The Windows Log Format

The Windows Log Format 1.1

Bob Denny (May 13, 1998)

Introduction

WebSite Professional 2.3 supports a new revision (1.1) of the Windows Log Format (WLF). WLF was originally designed to make it easy to import log data into most Windows office productivity packages such as Microsoft Excel and Microsoft Access. Since tab-delimiters are used, it is much easier (and faster) to parse WLF log entries using Visual Basic or perl. WLF log files are, however, larger than the NCSA Common and Combined formats (which are also supported by WebSite).

The WLF 1.1 revision addresses issues arising from the locale-dependent format of the date/time fields in version 1.0. The variations in date-time format (depending on the Regional Settings of the host operating system) created problems for developers of log analysis programs. Since Excel, Access, etc., can accept date/time strings of various formats for import, we decided to change to a fixed numeric format in WLF. The month and day ordering is the US convention, chosen because most of our customers are in the US and will be able to import the logs into Access, etc., with no special action.

NOTE: Some fields contain data taken directly from HTTP request header fields. If the browser sends corrupted or illegal information in a relevant header field, the log entry will contain this corrupted or illegal information.

Description of Windows Log Entries

Each HTTP request received by WebSite is logged as a single line. Fields in the log entry are tab-delimited text. There is no "encoding" or other alteration of the values in log entries. They are logged verbatim. The table below describes each field, starting with the leftmost (first) field in an entry. Tabs are included for empty fields.

Windows Log Entry Fields

Field Description

1 The date and time according to the server's system clock at which the request was received.
The format is:
MM/DD/YYYY HH:MM:SS
which includes the full 4-digit year. The time is UTC (GMT) and is always in 24-hour format.

2 The IP address of the remote client/browser. This will be the remote client's DNS hostname if DNS reverse lookup is enabled (not recommended).

3 The server hostname for the request. If the HTTP request contains a Host: header, and that hostname is a configured identity, the name in that header is used. Otherwise, the hostname configured for the IP address on which the request was received is used.

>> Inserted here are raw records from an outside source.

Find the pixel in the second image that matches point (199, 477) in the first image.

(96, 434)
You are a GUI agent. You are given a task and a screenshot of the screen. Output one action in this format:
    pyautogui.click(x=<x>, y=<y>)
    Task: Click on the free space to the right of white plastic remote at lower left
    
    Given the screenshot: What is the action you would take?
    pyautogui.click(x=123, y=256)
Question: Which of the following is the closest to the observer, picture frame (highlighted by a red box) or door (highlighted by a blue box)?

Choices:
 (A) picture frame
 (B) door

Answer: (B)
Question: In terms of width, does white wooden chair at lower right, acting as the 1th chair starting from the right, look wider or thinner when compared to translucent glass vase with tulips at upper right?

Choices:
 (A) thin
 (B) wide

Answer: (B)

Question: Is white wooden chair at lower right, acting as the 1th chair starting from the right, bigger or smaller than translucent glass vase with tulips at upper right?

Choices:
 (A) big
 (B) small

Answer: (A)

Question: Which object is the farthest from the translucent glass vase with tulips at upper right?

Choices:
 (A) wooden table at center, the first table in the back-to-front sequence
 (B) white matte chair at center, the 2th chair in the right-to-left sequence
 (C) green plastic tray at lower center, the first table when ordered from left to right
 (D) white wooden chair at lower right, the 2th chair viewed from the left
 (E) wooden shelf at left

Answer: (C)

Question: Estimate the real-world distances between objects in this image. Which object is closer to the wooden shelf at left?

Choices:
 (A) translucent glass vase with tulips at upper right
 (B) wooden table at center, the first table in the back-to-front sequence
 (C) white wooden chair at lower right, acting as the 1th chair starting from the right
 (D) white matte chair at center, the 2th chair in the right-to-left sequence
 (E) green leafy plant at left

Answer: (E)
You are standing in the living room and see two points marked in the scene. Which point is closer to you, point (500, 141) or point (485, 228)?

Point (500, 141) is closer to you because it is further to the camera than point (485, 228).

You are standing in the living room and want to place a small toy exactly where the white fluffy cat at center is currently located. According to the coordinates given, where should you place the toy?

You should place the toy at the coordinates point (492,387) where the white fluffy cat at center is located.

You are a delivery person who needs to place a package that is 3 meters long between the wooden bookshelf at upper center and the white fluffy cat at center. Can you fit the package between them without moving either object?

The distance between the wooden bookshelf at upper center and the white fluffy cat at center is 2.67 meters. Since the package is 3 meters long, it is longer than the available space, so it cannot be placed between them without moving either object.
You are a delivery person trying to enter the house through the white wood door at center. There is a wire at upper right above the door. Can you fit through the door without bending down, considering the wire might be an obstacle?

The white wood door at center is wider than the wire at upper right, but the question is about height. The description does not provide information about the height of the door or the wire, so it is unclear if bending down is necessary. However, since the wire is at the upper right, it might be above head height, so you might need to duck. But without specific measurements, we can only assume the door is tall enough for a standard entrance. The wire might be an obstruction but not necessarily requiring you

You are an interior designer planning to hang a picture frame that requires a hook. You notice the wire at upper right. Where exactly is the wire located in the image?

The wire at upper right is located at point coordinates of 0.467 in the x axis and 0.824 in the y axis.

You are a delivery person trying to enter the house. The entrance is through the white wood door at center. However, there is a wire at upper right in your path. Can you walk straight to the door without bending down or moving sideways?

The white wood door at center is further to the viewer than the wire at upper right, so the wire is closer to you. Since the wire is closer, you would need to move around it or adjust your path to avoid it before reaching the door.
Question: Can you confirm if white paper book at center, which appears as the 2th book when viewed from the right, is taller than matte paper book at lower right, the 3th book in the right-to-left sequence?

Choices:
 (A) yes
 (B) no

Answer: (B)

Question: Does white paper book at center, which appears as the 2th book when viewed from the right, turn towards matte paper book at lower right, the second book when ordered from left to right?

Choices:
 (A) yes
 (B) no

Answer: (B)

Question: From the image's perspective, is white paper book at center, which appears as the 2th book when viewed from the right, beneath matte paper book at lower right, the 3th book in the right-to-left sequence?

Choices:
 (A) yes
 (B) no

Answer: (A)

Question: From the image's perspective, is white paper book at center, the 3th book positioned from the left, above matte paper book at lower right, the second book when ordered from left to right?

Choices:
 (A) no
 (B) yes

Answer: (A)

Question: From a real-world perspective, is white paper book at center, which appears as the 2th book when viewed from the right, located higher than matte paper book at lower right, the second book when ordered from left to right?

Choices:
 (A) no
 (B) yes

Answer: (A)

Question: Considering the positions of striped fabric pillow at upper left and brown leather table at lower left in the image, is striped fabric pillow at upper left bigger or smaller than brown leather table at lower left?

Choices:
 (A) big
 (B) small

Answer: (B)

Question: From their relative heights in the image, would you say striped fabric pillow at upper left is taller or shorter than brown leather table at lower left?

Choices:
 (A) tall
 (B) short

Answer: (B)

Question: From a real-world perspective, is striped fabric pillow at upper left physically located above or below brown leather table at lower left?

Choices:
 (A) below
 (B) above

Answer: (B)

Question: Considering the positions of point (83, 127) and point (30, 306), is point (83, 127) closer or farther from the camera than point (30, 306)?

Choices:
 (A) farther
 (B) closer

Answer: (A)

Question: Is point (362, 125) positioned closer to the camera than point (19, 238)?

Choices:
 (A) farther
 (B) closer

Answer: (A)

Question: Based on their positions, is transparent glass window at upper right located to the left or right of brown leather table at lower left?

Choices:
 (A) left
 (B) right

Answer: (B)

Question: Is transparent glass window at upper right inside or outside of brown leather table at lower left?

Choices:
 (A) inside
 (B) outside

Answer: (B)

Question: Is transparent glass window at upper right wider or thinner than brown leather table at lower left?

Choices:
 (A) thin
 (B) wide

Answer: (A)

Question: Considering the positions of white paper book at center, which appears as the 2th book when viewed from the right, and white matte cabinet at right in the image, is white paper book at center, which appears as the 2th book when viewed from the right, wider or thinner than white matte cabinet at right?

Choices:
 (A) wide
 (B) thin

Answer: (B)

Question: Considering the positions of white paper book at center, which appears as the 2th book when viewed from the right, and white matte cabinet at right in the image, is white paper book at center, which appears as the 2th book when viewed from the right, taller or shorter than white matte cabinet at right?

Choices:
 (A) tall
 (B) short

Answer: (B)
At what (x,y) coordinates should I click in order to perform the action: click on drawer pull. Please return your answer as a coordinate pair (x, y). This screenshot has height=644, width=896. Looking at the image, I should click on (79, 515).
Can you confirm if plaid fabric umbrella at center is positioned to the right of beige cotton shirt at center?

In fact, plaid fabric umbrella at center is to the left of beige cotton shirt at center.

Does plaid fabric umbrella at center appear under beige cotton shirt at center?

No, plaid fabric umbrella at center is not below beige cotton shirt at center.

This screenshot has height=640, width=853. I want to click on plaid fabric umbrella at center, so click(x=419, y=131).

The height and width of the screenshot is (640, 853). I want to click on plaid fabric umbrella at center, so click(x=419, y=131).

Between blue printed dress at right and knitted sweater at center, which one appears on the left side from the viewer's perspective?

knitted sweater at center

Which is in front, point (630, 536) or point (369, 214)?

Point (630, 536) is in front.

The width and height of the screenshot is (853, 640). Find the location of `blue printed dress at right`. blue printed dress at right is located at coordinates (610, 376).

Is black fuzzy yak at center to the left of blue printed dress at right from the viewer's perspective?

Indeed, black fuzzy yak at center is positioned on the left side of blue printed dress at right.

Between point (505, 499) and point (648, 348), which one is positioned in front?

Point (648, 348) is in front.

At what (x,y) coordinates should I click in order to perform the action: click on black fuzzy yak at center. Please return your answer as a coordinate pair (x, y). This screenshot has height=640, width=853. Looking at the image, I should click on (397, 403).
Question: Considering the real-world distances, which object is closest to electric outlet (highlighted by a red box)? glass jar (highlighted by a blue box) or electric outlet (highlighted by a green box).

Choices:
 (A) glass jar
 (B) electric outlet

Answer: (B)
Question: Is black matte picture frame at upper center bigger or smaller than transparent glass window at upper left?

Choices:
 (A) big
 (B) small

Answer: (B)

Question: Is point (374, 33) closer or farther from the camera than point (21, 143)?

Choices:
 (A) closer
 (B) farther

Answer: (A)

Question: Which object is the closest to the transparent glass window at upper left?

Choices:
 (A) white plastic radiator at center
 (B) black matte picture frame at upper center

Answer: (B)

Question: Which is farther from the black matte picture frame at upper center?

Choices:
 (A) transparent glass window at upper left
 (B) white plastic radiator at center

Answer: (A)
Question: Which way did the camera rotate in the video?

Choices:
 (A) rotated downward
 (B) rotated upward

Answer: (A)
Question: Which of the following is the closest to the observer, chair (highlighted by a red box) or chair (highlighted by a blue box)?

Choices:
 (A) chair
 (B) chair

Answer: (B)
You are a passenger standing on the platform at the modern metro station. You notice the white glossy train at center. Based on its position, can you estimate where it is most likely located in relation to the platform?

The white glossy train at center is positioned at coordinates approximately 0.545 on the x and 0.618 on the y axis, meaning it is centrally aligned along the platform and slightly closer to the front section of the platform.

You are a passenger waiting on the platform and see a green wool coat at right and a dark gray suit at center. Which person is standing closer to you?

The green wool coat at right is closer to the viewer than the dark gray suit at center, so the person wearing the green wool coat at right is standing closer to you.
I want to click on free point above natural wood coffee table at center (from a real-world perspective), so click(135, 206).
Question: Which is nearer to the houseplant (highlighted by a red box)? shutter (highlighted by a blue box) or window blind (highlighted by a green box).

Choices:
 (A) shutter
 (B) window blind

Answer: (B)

4 The authentication realm, if present in the request. NOTE: Presence of this field does not imply that the requested object was access-controlled. This is taken from the string sent by the browser in the Authorization: header field, and decoded by the server.

5 The authentication username, if present in the request. NOTE: Presence of this field does not imply that the requested object was access-controlled. This is taken from the string sent by the browser in the Authorization: header field, and decoded by the server.

6 The HTTP method of the request (e.g., GET or POST)

7 The path portion of the HTTP request URL. This may or may not contain the URL query string (if present in the request), depending on a WebSite server configuration setting.

8 The complete referring URL, if present in the request. Most of the time, if this is present, it is the complete URL of the document that contained the link that generated this request. This is the string sent by the browser in the Referer: header field.

9 The email address of the client/browser user. This is the string sent by the browser in the From: header field. This field is not currently generated by any known browser, due to privacy concerns.

10 A string describing the client/browser software and version. This is the string sent by the browser in the User Agent: header field.

11 The numeric status code of the request, for example 200 for OK.

12 The number of actual content bytes transferred in the response. This does not count HTTP response header bytes.

13 The time, in milliseconds, between the arrival of this request and the time it was logged. This includes not only the processing time, but also the time it took to receive any content data provided with the request (e.g., form data), transmit the response to the client, close the TCP connection, and clean up thereafter. Due to buffering within the TCP/IP kernel, this may be optimistic. Several K bytes of data can be buffered beyond the time the server closes the connection.